Even with increasing total tuition of $35,720 in JK to $40,950 senior year, the school does not charge 100% of its operating cost, which is why fundraising and endowment growth are necessary to keep up.

“The more money that we can build in our endowment, the less pressure there is to raise tuition,” Haugh said. “That creates a little bit more affordability.”

Access and Affordability, Caburnay said, are currently the top priorities for fundraising. “How can we provide opportunities for students that are faced with barriers to a Parker education?” Caburnay said. “How do we broaden our appeal to kids that are really outstanding kids, that could be so dynamic in our community and add a lot of knowledge and experience and voice.”

Along with that increased focus, as described by Caburnay and Haugh, there’s also been a shift in messaging around fundraising, such as the theme that all families benefit from financial assistance. 

“We’ve been changing the language of financial aid and evolving it to a concept more of partnership and assistance and support,” Fisher said, “rather than being some type of a charity or award.”

Fisher said the FA program itself doesn’t resolve everything. “There are very subtle issues of class and difference that can impact a community,” she said. “If we don’t thoughtfully create conversation around those issues, you could end up with a community that is more fractured and less open.”

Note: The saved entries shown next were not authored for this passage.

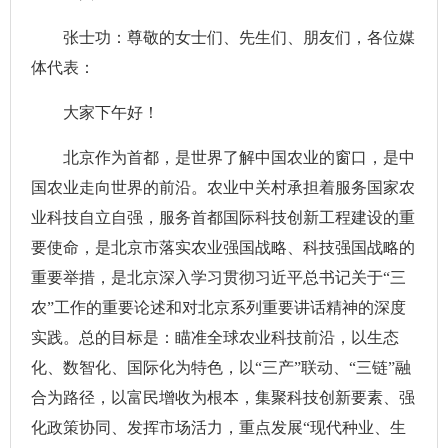
张士功：尊敬的女士们、先生们、朋友们，各位媒
体代表：
大家下午好！
北京作为首都，是世界了解中国农业的窗口，是中
国农业走向世界的前沿。农业中关村承担着服务国家农
业科技自立自强，服务首都国际科技创新工程建设的重
要使命，是北京市落实农业强国战略、科技强国战略的
重要举措，是北京深入学习贯彻习近平总书记关于“三
农”工作的重要论述和对北京系列重要讲话精神的深度
实践。总的目标是：瞄准全球农业科技前沿，以生态
化、数智化、国际化为特色，以“三产”联动、“三链”融
合为路径，以富民增收为根本，集聚科技创新要素、强
化政策协同、发挥市场活力，重点发展“现代种业、生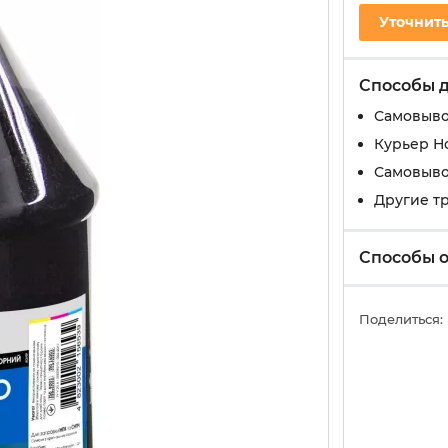
Уточнить
Способы 
Самовыво
Курьер Н
Самовыво
Другие т
Способы 
Поделиться:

One of those fractures is the presence of donor names throughout the school. “Hopefully we do it tastefully and hopefully the families are happy,” Haugh said. “There’s always a risk, if your dad’s name is on a hall thing and your friend’s dad’s name is not, that kind of stuff happens, and you just hope that people understand the circumstances.”

Haugh said he’s not aware of undue donor influence in his time at Parker, a fact he attributes to values of integrity and equity.“If they come with inappropriate requests or something that’s a little bit too far over the line,” Haugh said, “we’re able to say, ‘that’s really not what we’re about.’”

“That doesn’t mean that those conversations didn’t happen, where someone was looking for special treatment and didn’t get it,” Haugh said.

Caburnay acknowledged the student narrative around donor influence, but said that Principal Dan Frank and the Administration and Faculty first identify what the needs are of the school and once those initiatives are approved, the Development Office is charged with identifying potential funders. This was done with the auditorium, library, and field renovations. “Yes, the perception exists, and we’re constantly trying to dispel that perception,” Caburnay said.

Another perception the Development Office is working to dispel is that any one gift to the school is more valuable than another. Caburnay said the philosophy of the office is that a $10 gift should be  treated with as much respect as a $10 million gift, as is the model of stewardship events, where anyone who gave more than $1 was invited. 

“What we want is everyone to feel like everybody owns a piece of the house,” Caburnay said. “We really do believe it from a philanthropic standpoint, that everybody can make a difference, whatever that might be.”